[Input data]
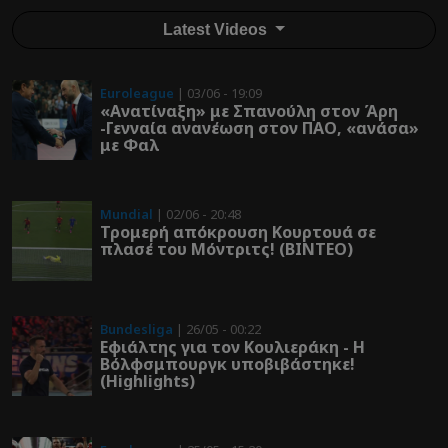
Latest Videos
Euroleague
| 03/06 - 19:09
«Ανατίναξη» με Σπανούλη στον Άρη
-Γενναία ανανέωση στον ΠΑΟ, «ανάσα»
με Φαλ
Mundial
| 02/06 - 20:48
Τρομερή απόκρουση Κουρτουά σε
πλασέ του Μόντριτς! (ΒΙΝΤΕΟ)
Bundesliga
| 26/05 - 00:22
Εφιάλτης για τον Κουλιεράκη - Η
Βόλφσμπουργκ υποβιβάστηκε!
(Highlights)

[Activity]
Retype the text of every row above character for character, keeping each line break, and leave the pictures out of your answer.

[Expected answer]
Latest Videos
Euroleague
| 03/06 - 19:09
«Ανατίναξη» με Σπανούλη στον Άρη
-Γενναία ανανέωση στον ΠΑΟ, «ανάσα»
με Φαλ
Mundial
| 02/06 - 20:48
Τρομερή απόκρουση Κουρτουά σε
πλασέ του Μόντριτς! (ΒΙΝΤΕΟ)
Bundesliga
| 26/05 - 00:22
Εφιάλτης για τον Κουλιεράκη - Η
Βόλφσμπουργκ υποβιβάστηκε!
(Highlights)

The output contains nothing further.